**Instructions**.
[A] Quote everything from "Walk me through" down to "my notebook." in the notebook excerpt below on training a regression network.
[B] In the notebook excerpt below on training a regression network, list the training-step stages that Prompt 1 asks to be walked through.
[C] Write a continuation of the notebook excerpt below on training a regression network, starting after its final sentence.

**Given text**.
——

Consider using tensor.detach() first. (Triggered internally at /pytorch/torch/csrc/autograd/generated/python_variable_methods.cpp:836.)
  epoch_loss += float(loss) * b.shape[0]

final train MSE = 0.184

In [6]:

# Loss curve — average MSE per epoch over our batches of dishes.

plt.figure(figsize=(6, 4))
plt.plot(history)
plt.xlabel("epoch")
plt.ylabel("MSE (loss)")
plt.title("Training the regression network")
plt.grid(True, alpha=0.3)
plt.show()

No description has been provided for this image

Go deeper with an LLM (optional — skip if you already know this)¶

Prompt 1 — forward and backward pass

Walk me through one training step of a small neural network: forward
pass, MSE loss, backward pass, optimizer step. Use a tiny example
with four dish-dimension scores as inputs and one panel score as
output. Keep the answer to ~5 minutes of reading so I can return to
my notebook.

——

**Information provided**.
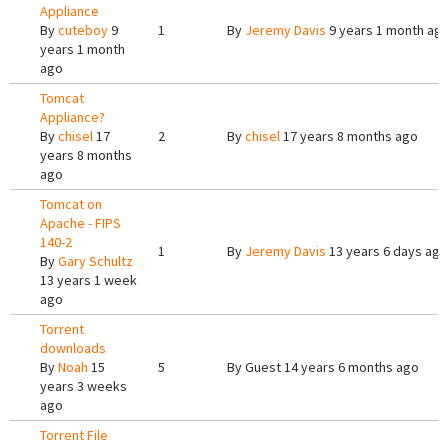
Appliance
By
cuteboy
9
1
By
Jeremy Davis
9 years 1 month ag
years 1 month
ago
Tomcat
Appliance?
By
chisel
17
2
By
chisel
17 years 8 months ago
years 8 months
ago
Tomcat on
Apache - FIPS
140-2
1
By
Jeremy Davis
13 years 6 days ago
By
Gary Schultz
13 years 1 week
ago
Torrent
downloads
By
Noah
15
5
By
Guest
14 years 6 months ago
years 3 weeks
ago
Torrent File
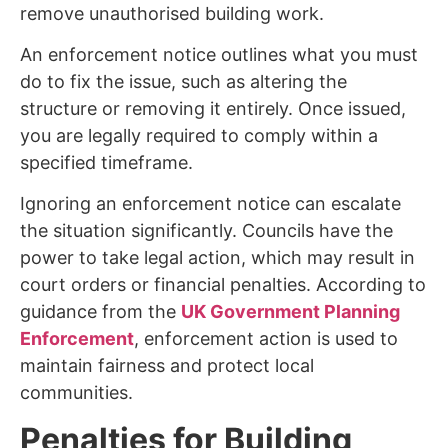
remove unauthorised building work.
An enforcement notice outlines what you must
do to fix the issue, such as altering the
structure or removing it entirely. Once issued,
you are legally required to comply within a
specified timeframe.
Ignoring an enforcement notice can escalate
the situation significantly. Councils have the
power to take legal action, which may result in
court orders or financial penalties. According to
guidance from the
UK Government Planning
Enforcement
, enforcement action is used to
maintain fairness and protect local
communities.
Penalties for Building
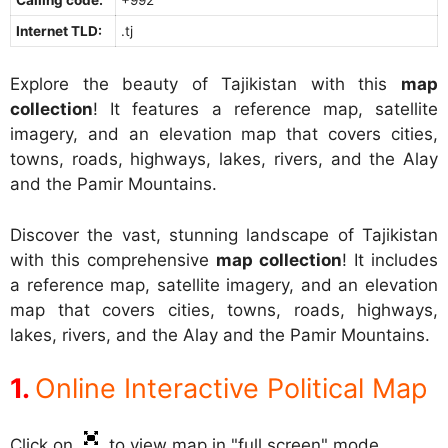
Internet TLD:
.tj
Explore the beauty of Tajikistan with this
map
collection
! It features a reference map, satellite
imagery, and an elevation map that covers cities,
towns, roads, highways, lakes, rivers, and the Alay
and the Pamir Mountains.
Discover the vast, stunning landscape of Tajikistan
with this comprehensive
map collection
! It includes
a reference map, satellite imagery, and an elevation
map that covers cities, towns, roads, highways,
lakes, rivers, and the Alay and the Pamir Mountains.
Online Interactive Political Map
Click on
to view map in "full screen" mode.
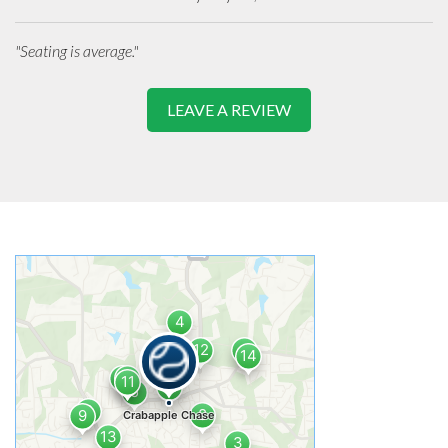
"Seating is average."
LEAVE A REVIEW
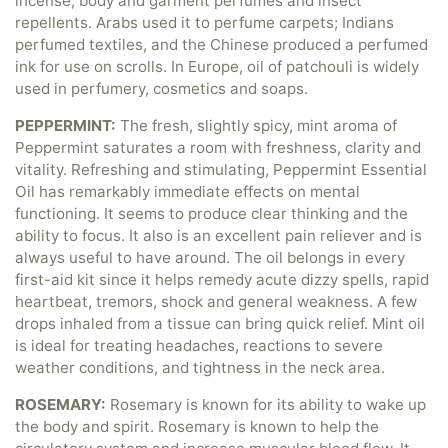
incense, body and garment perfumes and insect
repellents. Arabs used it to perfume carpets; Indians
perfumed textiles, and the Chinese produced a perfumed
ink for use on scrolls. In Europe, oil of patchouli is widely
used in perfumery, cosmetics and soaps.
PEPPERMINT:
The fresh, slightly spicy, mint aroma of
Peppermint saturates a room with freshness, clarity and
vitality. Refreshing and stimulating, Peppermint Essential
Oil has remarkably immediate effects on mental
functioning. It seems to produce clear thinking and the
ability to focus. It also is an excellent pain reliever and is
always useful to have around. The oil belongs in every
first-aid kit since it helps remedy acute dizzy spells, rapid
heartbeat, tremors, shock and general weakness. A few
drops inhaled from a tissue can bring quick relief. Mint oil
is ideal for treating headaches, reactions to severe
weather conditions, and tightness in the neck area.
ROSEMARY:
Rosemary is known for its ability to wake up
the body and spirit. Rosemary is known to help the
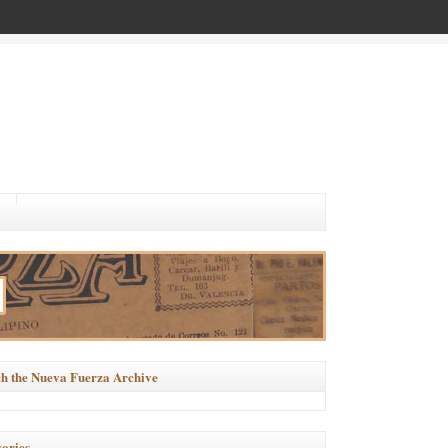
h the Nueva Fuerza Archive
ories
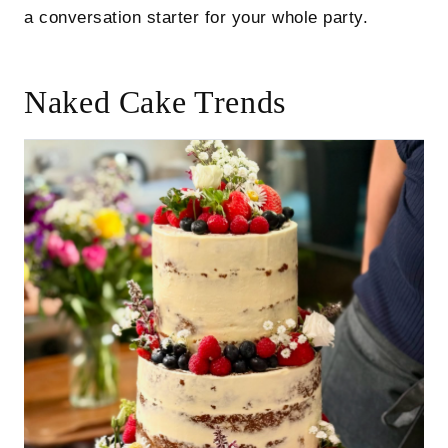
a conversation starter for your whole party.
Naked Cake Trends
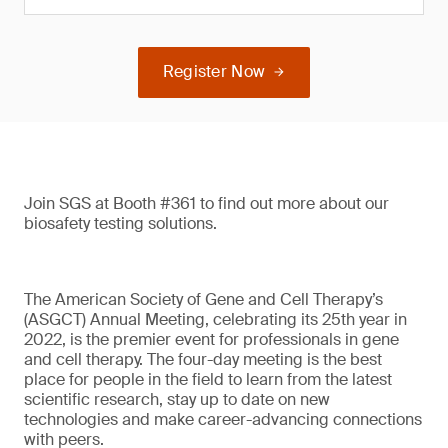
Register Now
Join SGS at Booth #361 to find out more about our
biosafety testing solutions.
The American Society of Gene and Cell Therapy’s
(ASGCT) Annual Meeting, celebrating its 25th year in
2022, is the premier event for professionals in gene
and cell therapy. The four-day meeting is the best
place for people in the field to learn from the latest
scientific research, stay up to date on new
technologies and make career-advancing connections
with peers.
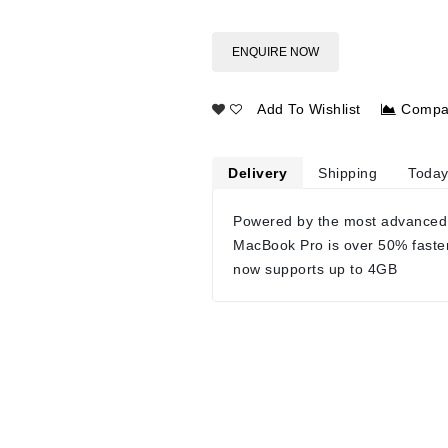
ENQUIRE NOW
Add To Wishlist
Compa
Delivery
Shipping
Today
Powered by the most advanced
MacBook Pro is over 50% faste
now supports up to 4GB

——

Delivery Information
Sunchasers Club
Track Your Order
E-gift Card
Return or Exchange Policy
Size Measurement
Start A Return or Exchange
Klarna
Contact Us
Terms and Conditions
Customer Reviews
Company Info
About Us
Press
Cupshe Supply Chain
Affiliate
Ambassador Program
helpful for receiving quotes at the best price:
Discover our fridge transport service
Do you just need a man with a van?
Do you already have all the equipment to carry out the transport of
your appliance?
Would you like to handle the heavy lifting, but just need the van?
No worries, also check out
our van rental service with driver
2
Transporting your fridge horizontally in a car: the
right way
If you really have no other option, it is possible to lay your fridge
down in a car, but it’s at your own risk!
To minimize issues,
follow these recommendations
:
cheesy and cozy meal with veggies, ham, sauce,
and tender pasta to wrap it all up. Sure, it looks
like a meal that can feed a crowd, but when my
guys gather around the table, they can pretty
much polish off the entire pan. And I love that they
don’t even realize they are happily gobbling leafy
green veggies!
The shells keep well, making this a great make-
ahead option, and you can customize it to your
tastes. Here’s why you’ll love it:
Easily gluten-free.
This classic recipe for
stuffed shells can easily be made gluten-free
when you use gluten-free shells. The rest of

——

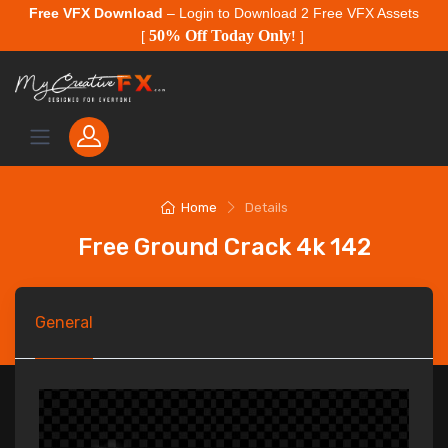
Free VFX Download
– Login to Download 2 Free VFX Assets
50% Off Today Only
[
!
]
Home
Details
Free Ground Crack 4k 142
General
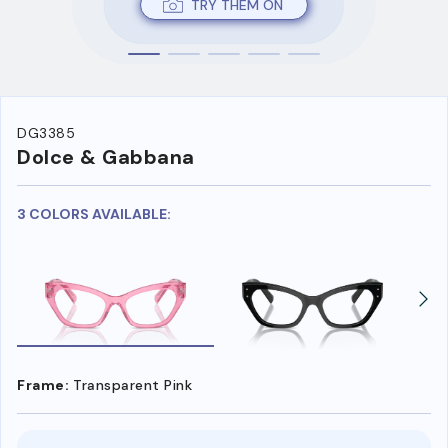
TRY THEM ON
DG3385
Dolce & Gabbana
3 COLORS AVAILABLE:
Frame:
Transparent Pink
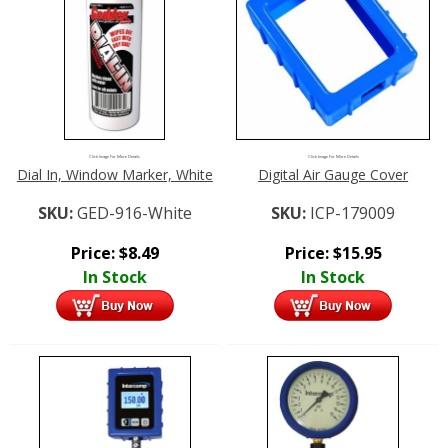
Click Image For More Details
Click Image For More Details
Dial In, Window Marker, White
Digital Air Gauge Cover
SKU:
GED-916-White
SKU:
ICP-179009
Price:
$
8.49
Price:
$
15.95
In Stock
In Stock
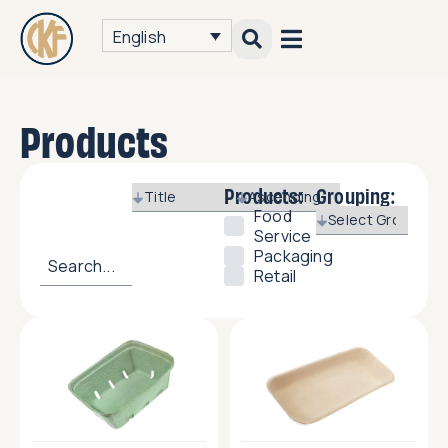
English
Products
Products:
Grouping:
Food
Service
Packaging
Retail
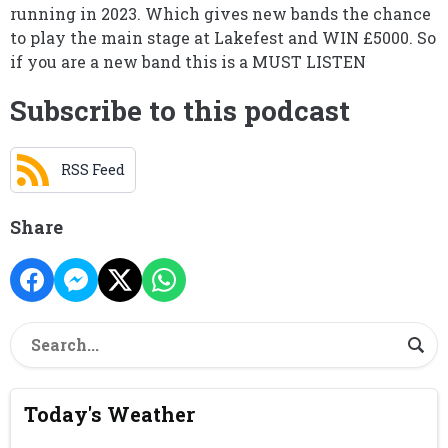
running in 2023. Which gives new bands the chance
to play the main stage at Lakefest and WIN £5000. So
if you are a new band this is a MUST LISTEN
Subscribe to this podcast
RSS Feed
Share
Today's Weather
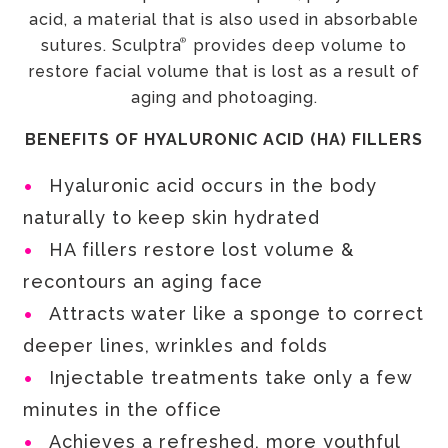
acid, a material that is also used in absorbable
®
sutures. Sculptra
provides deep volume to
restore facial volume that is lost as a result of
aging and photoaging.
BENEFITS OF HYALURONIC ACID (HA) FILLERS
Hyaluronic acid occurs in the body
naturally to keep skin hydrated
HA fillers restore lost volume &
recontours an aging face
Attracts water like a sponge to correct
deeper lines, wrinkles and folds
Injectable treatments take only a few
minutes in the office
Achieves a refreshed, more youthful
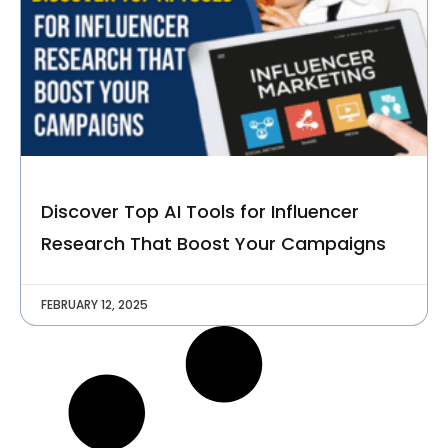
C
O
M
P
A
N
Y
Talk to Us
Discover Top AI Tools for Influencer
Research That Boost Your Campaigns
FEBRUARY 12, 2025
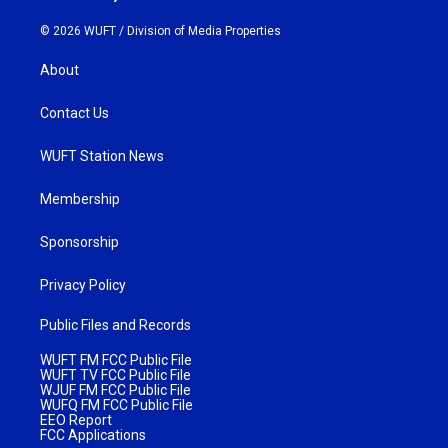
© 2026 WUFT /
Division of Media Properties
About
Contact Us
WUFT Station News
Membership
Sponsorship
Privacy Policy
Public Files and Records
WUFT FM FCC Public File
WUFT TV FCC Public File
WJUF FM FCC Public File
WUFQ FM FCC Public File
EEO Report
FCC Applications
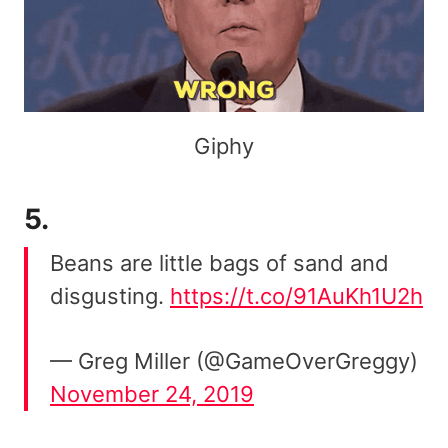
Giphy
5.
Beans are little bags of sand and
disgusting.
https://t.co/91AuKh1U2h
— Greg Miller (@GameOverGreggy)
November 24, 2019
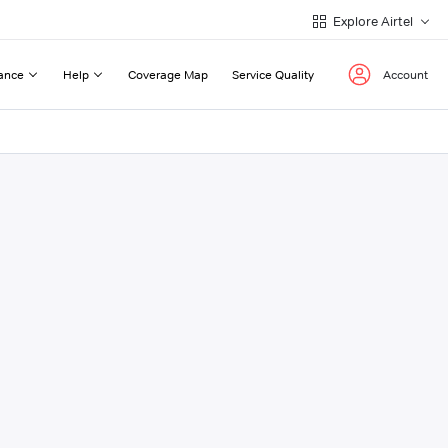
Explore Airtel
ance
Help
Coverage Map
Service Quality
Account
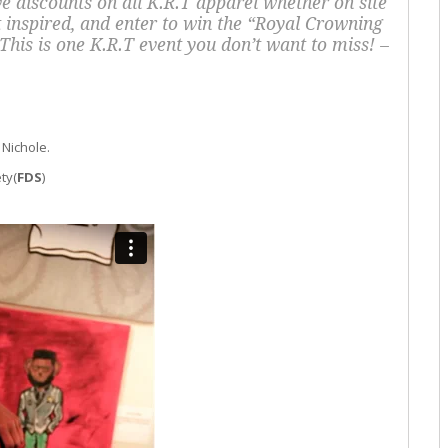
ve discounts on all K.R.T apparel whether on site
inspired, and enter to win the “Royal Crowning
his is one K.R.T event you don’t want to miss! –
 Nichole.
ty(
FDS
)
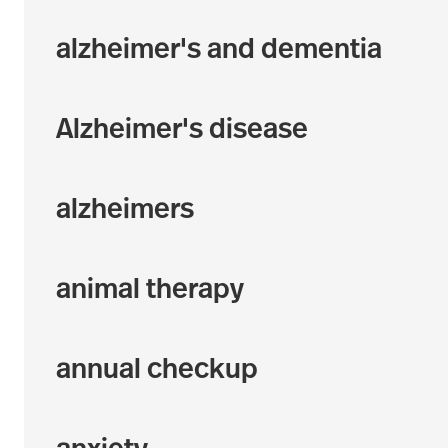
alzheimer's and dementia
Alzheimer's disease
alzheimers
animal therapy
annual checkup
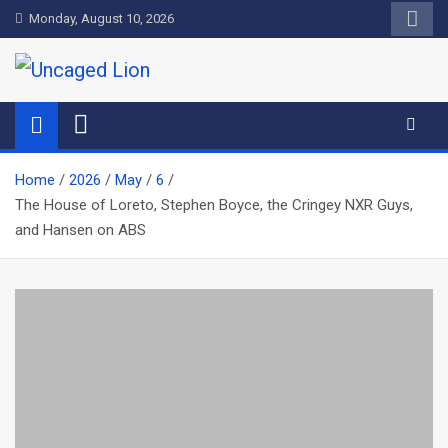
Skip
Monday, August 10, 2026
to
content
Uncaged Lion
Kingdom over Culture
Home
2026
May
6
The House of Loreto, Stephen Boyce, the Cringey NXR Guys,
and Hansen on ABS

——

**Per-task answers**.
[A]
Walk me through one training step of a small neural network: forward
pass, MSE loss, backward pass, optimizer step. Use a tiny example
with four dish-dimension scores as inputs and one panel score as
output. Keep the answer to ~5 minutes of reading so I can return to
my notebook.

[B]
- Forward pass
- MSE loss
- Backward pass
- Optimizer step

[C]
Prompt 2 — Adam vs plain SGD

What does the Adam optimizer do that plain stochastic gradient
descent does not? Frame the answer for someone who is used to
adjusting a recipe iteratively by gut feel rather than by formula.
Keep the answer to ~5 minutes of reading so I can return to my
notebook.

4. Did it actually learn?¶

We now look at the test data the network has never seen. If the test MSE is close to the training MSE, the model has learned a generalisable rule, not just memorised. If the test MSE is much higher, we have overfitting — the same enemy as in notebook 01, only sneakier in deep models with many parameters.

In your field¶

Overfitting here means a network that memorises your development kitchen's quirks — your specific panel's biases, your pantry's idiosyncrasies — and then disappoints when scoring a fresh menu in another setting. The warning sign is training MSE that keeps falling while test MSE stalls or rises.

In [7]:

with torch.no_grad():
    test_pred = net(X_test)
    test_mse = float(loss_fn(test_pred, y_test))
print(f"test MSE = {test_mse:.3f}")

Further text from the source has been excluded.